### YOUR ASSIGNMENT
Say how many lines in the records hold "pour". Nothing but the number should be given.

Collection entries
┌──
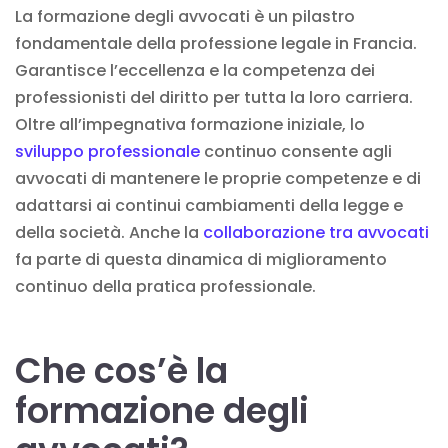
La formazione degli avvocati è un pilastro
fondamentale della professione legale in Francia.
Garantisce l’eccellenza e la competenza dei
professionisti del diritto per tutta la loro carriera.
Oltre all’impegnativa formazione iniziale, lo
sviluppo professionale
continuo consente agli
avvocati di mantenere le proprie competenze e di
adattarsi ai continui cambiamenti della legge e
della società. Anche la
collaborazione tra avvocati
fa parte di questa dinamica di miglioramento
continuo della pratica professionale.
Che cos’è la
formazione degli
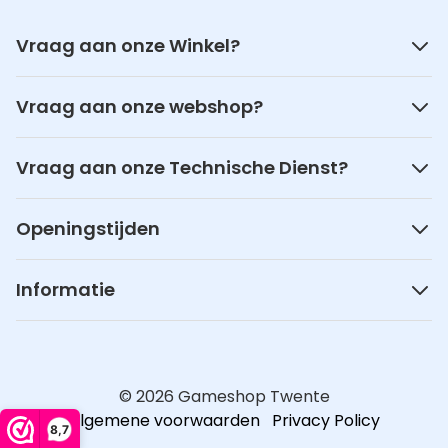
Vraag aan onze Winkel?
Vraag aan onze webshop?
Vraag aan onze Technische Dienst?
Openingstijden
Informatie
© 2026 Gameshop Twente
Algemene voorwaarden
Privacy Policy
8,7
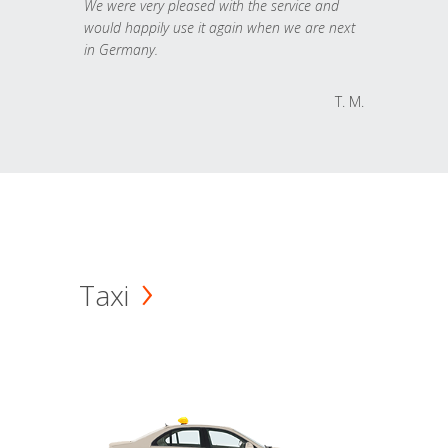
We were very pleased with the service and
would happily use it again when we are next
in Germany.
T. M.
Taxi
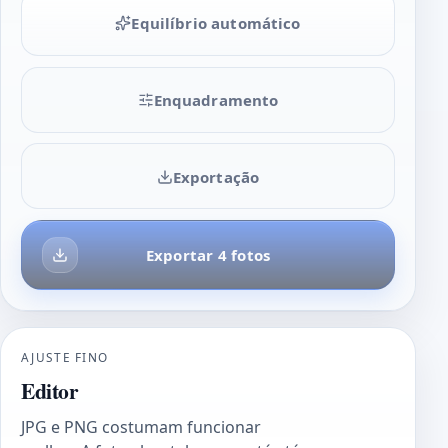
Equilíbrio automático
Enquadramento
Exportação
Exportar 4 fotos
AJUSTE FINO
Editor
JPG e PNG costumam funcionar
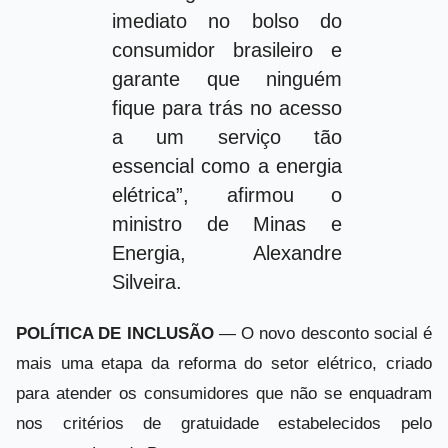
imediato no bolso do
consumidor brasileiro e
garante que ninguém
fique para trás no acesso
a um serviço tão
essencial como a energia
elétrica”, afirmou o
ministro de Minas e
Energia, Alexandre
Silveira.
POLÍTICA DE INCLUSÃO
— O novo desconto social é
mais uma etapa da reforma do setor elétrico, criado
para atender os consumidores que não se enquadram
nos critérios de gratuidade estabelecidos pelo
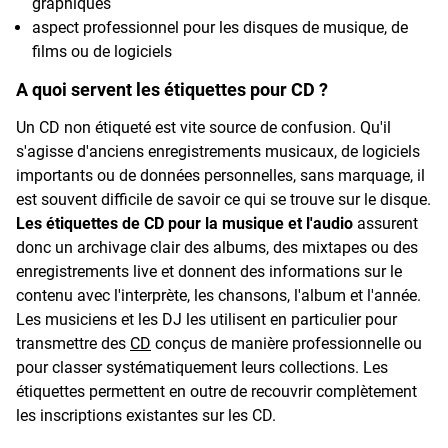
graphiques
aspect professionnel pour les disques de musique, de
films ou de logiciels
A quoi servent les étiquettes pour CD ?
Un CD non étiqueté est vite source de confusion. Qu'il
s'agisse d'anciens enregistrements musicaux, de logiciels
importants ou de données personnelles, sans marquage, il
est souvent difficile de savoir ce qui se trouve sur le disque.
Les étiquettes de CD pour la musique et l'audio
assurent
donc un archivage clair des albums, des mixtapes ou des
enregistrements live et donnent des informations sur le
contenu avec l'interprète, les chansons, l'album et l'année.
Les musiciens et les DJ les utilisent en particulier pour
transmettre des
CD
conçus de manière professionnelle ou
pour classer systématiquement leurs collections. Les
étiquettes permettent en outre de recouvrir complètement
les inscriptions existantes sur les CD.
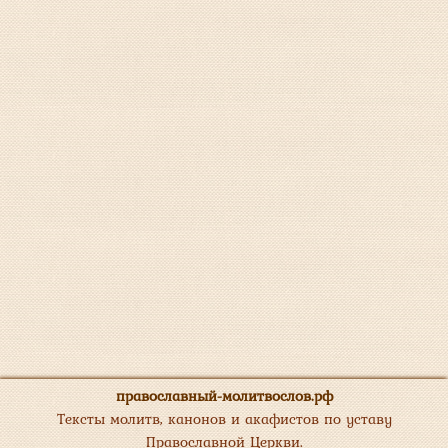
православный-молитвослов.рф
Тексты молитв, канонов и акафистов по уставу
Православной Церкви.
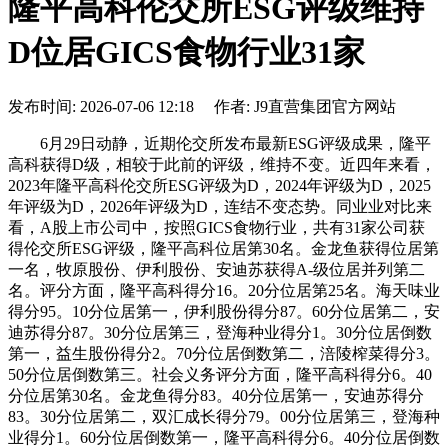
隆平高科伦交所ESG评级维持
D位居GICS食物行业31家
发布时间: 2026-07-06 12:18 作者: J9直营集团官方网站
6月29日动静，近期伦交所发布最新ESG评级成果，隆平
高科获得D级，相较于此前的评级，维持不变。近四年来看，
2023年隆平高科伦交所ESG评级为D，2024年评级为D，2025
年评级为D，2026年评级为D，连结不变态势。同业业对比来
看，A股上市公司中，按照GICS食物行业，共有31家公司获
得伦交所ESG评级，隆平高科位居第30名。金龙鱼获得位居第
一名，牧原股份、伊利股份、安迪苏获得A-级位居并列第二
名。评分方面，隆平高科得分16。20分位居第25名。海天味业
得分95。10分位居第一，伊利股份得分87。60分位居第二，安
迪苏得分87。30分位居第三，登海种业得分1。30分位居倒数
第一，益生股份得分2。70分位居倒数第二，涪陵榨菜得分3。
50分位居倒数第三。社会义务评分方面，隆平高科得分6。40
分位居第30名。金龙鱼得分83。40分位居第一，安迪苏得分
83。30分位居第二，双汇成长得分79。00分位居第三，登海种
业得分1。60分位居倒数第一，隆平高科得分6。40分位居倒数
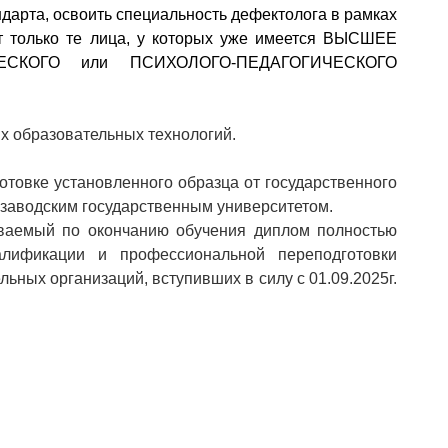
дарта, освоить специальность дефектолога в рамках
т только те лица, у которых уже имеется ВЫСШЕЕ
ЧЕСКОГО или ПСИХОЛОГО-ПЕДАГОГИЧЕСКОГО
х образовательных технологий.
товке установленного образца от государственного
розаводским государственным университетом.
емый по окончанию обучения диплом полностью
алификации и профессиональной переподготовки
ьных организаций, вступивших в силу с 01.09.2025г.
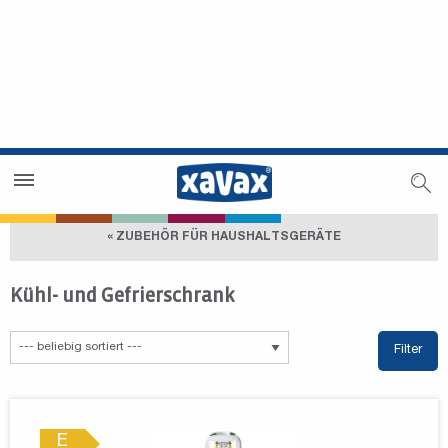
Händlersuche
Händlerbereich
« ZUBEHÖR FÜR HAUSHALTSGERÄTE
Kühl- und Gefrierschrank
Filter
E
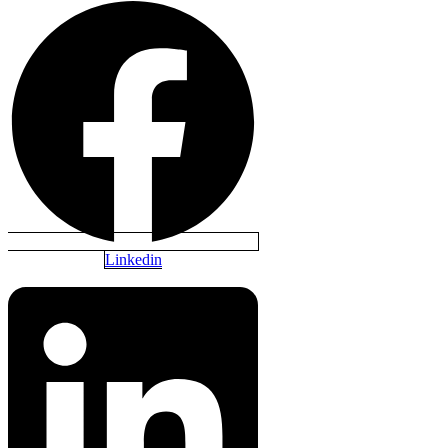
Linkedin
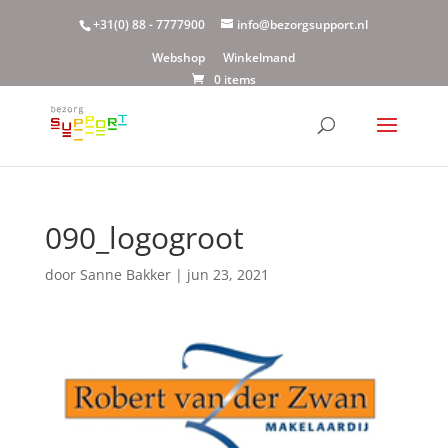
+31(0) 88 - 7777900
info@bezorgsupport.nl
Webshop
Winkelmand
0 items
090_logogroot
door
Sanne Bakker
|
jun 23, 2021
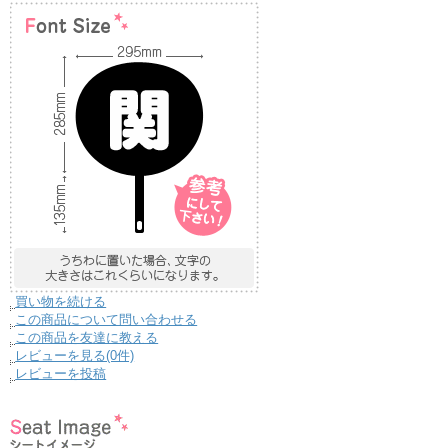
買い物を続ける
この商品について問い合わせる
この商品を友達に教える
レビューを見る(0件)
レビューを投稿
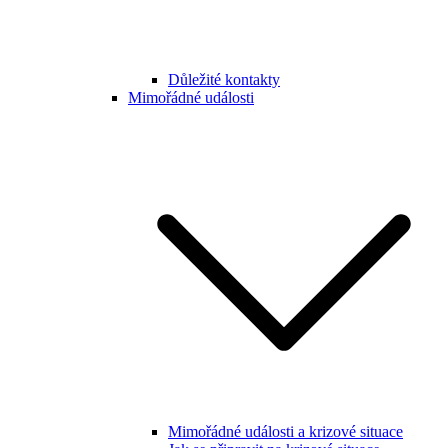
Důležité kontakty
Mimořádné události
Mimořádné události a krizové situace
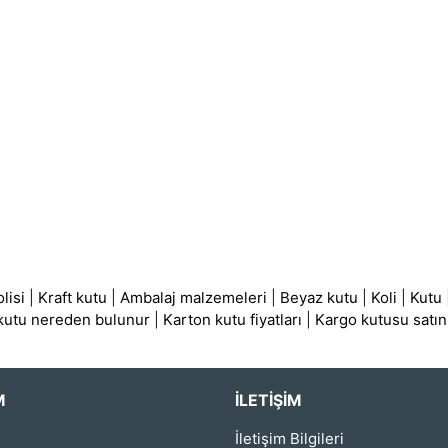
lisi
|
Kraft kutu
|
Ambalaj malzemeleri
|
Beyaz kutu
|
Koli
|
Kutu
 kutu nereden bulunur
|
Karton kutu fiyatları
|
Kargo kutusu satın
M
İLETIŞIM
İletişim Bilgileri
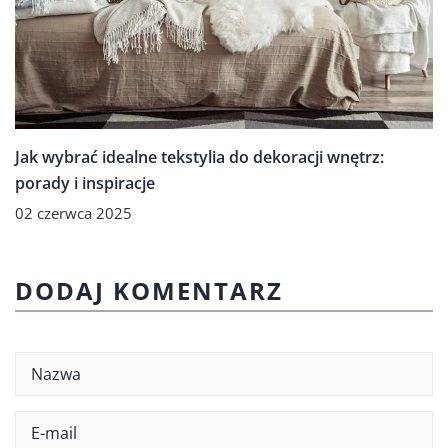
Jak wybrać idealne tekstylia do dekoracji wnętrz:
porady i inspiracje
02 czerwca 2025
DODAJ KOMENTARZ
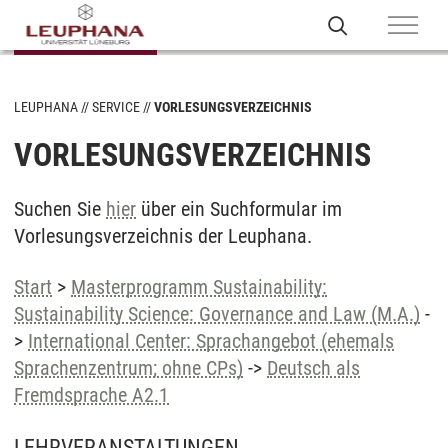
LEUPHANA
SERVICE
VORLESUNGSVERZEICHNIS
VORLESUNGSVERZEICHNIS
Suchen Sie
hier
über ein Suchformular im
Vorlesungsverzeichnis der Leuphana.
Start
>
Masterprogramm Sustainability:
Sustainability Science: Governance and Law (M.A.)
-
>
International Center: Sprachangebot (ehemals
Sprachenzentrum; ohne CPs)
->
Deutsch als
Fremdsprache A2.1
LEHRVERANSTALTUNGEN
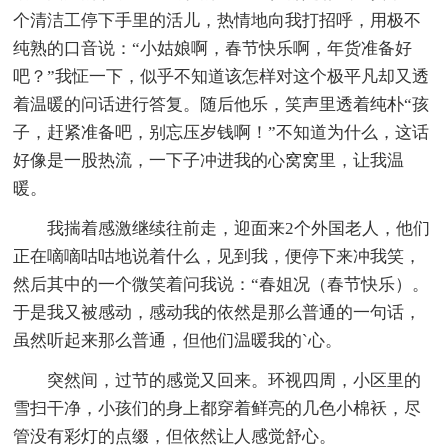
个清洁工停下手里的活儿，热情地向我打招呼，用极不
纯熟的口音说：“小姑娘啊，春节快乐啊，年货准备好
吧？”我怔一下，似乎不知道该怎样对这个极平凡却又透
着温暖的问话进行答复。随后他乐，笑声里透着纯朴“孩
子，赶紧准备吧，别忘压岁钱啊！”不知道为什么，这话
好像是一股热流，一下子冲进我的心窝窝里，让我温
暖。
我揣着感激继续往前走，迎面来2个外国老人，他们
正在嘀嘀咕咕地说着什么，见到我，便停下来冲我笑，
然后其中的一个微笑着问我说：“春姐况（春节快乐）。
于是我又被感动，感动我的依然是那么普通的一句话，
虽然听起来那么普通，但他们温暖我的`心。
突然间，过节的感觉又回来。环视四周，小区里的
雪扫干净，小孩们的身上都穿着鲜亮的几色小棉袄，尽
管没有彩灯的点缀，但依然让人感觉舒心。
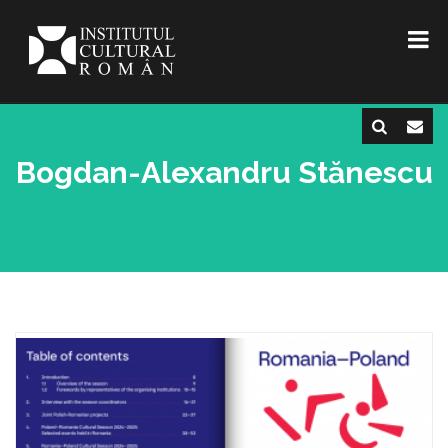
Bogdan-Alexandru Stănescu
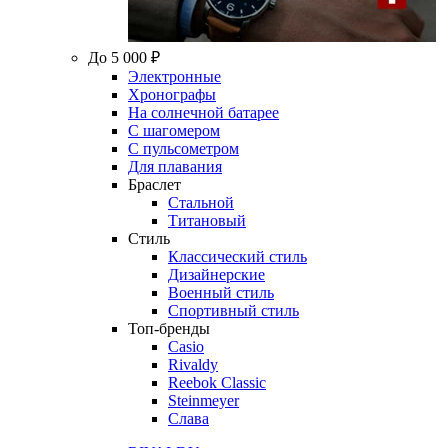
До 5 000 ₽
Электронные
Хронографы
На солнечной батарее
С шагомером
С пульсометром
Для плавания
Браслет
Стальной
Титановый
Стиль
Классический стиль
Дизайнерские
Военный стиль
Спортивный стиль
Топ-бренды
Casio
Rivaldy
Reebok Classic
Steinmeyer
Слава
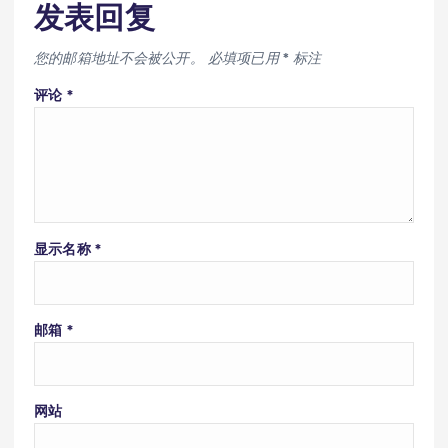
发表回复
您的邮箱地址不会被公开。
必填项已用
*
标注
评论
*
显示名称
*
邮箱
*
网站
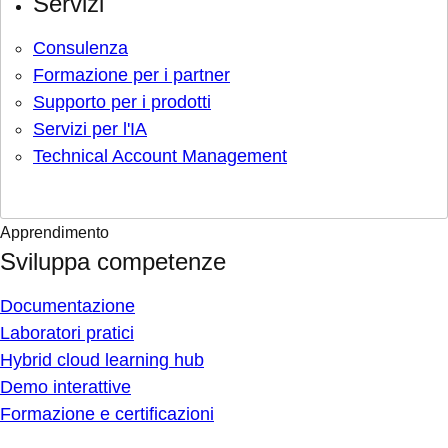
Servizi
Consulenza
Formazione per i partner
Supporto per i prodotti
Servizi per l'IA
Technical Account Management
Apprendimento
Sviluppa competenze
Documentazione
Laboratori pratici
Hybrid cloud learning hub
Demo interattive
Formazione e certificazioni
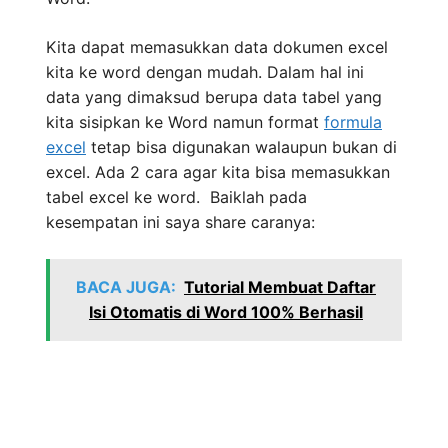
Kita dapat memasukkan data dokumen excel
kita ke word dengan mudah. Dalam hal ini
data yang dimaksud berupa data tabel yang
kita sisipkan ke Word namun format
formula
excel
tetap bisa digunakan walaupun bukan di
excel. Ada 2 cara agar kita bisa memasukkan
tabel excel ke word. Baiklah pada
kesempatan ini saya share caranya:
BACA JUGA:
Tutorial Membuat Daftar
Isi Otomatis di Word 100% Berhasil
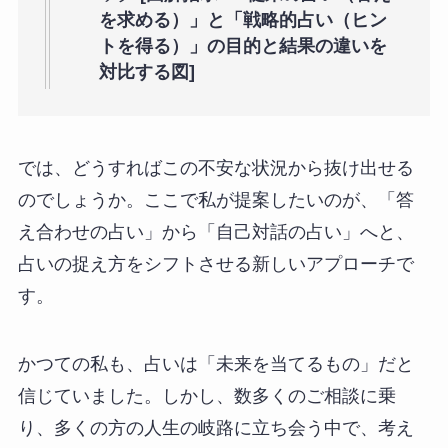
を求める）」と「戦略的占い（ヒン
トを得る）」の目的と結果の違いを
対比する図]
では、どうすればこの不安な状況から抜け出せる
のでしょうか。ここで私が提案したいのが、「答
え合わせの占い」から「自己対話の占い」へと、
占いの捉え方をシフトさせる新しいアプローチで
す。
かつての私も、占いは「未来を当てるもの」だと
信じていました。しかし、数多くのご相談に乗
り、多くの方の人生の岐路に立ち会う中で、考え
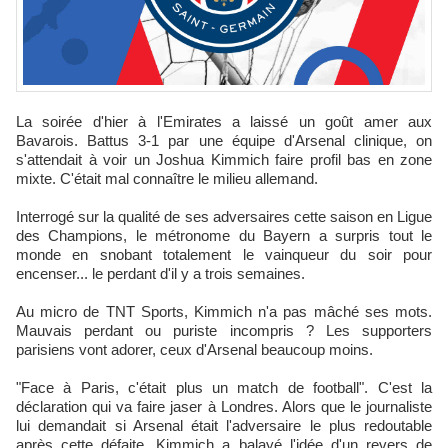
La soirée d'hier à l'Emirates a laissé un goût amer aux
Bavarois. Battus 3-1 par une équipe d'Arsenal clinique, on
s'attendait à voir un Joshua Kimmich faire profil bas en zone
mixte. C'était mal connaître le milieu allemand.
Interrogé sur la qualité de ses adversaires cette saison en Ligue
des Champions, le métronome du Bayern a surpris tout le
monde en snobant totalement le vainqueur du soir pour
encenser... le perdant d'il y a trois semaines.
Au micro de TNT Sports, Kimmich n'a pas mâché ses mots.
Mauvais perdant ou puriste incompris ? Les supporters
parisiens vont adorer, ceux d'Arsenal beaucoup moins.
"Face à Paris, c'était plus un match de football". C'est la
déclaration qui va faire jaser à Londres. Alors que le journaliste
lui demandait si Arsenal était l'adversaire le plus redoutable
après cette défaite, Kimmich a balayé l'idée d'un revers de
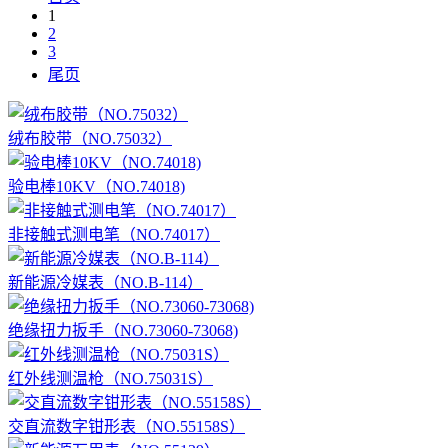
1
2
3
尾页
绒布胶带（NO.75032）
验电棒10KV（NO.74018)
非接触式测电笔（NO.74017）
新能源冷媒表（NO.B-114）
绝缘扭力扳手（NO.73060-73068)
红外线测温枪（NO.75031S）
交直流数字钳形表（NO.55158S）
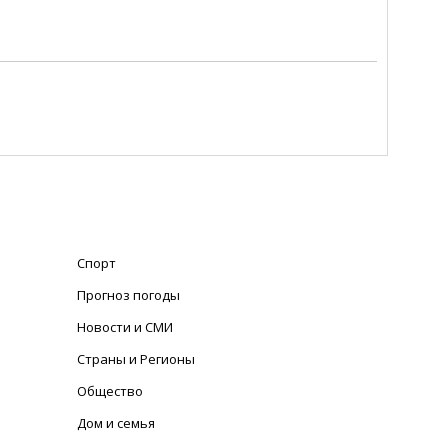
Спорт
Прогноз погоды
Новости и СМИ
Страны и Регионы
Общество
Дом и семья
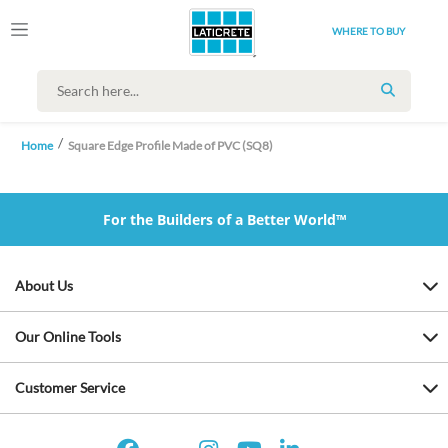
WHERE TO BUY
SEARCH
Home
Square Edge Profile Made of PVC (SQ8)
For the Builders of a Better World™
About Us
Our Online Tools
Customer Service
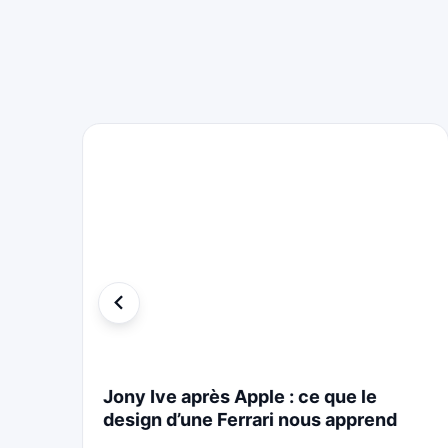
i
Jony Ive après Apple : ce que le
design d’une Ferrari nous apprend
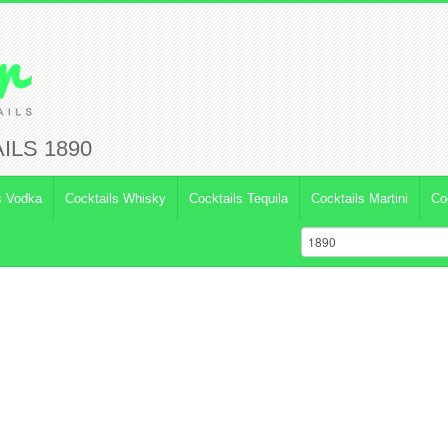
ILS 1890
s Vodka
Cocktails Whisky
Cocktails Tequila
Cocktails Martini
Co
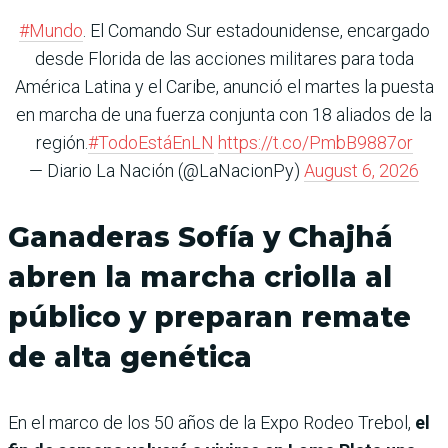
#Mundo
. El Comando Sur estadounidense, encargado
desde Florida de las acciones militares para toda
América Latina y el Caribe, anunció el martes la puesta
en marcha de una fuerza conjunta con 18 aliados de la
región.
#TodoEstáEnLN
https://t.co/PmbB9887or
— Diario La Nación (@LaNacionPy)
August 6, 2026
Ganaderas Sofía y Chajhá
abren la marcha criolla al
público y preparan remate
de alta genética
En el marco de los 50 años de la Expo Rodeo Trebol,
el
└──
### ANSWER BELOW
6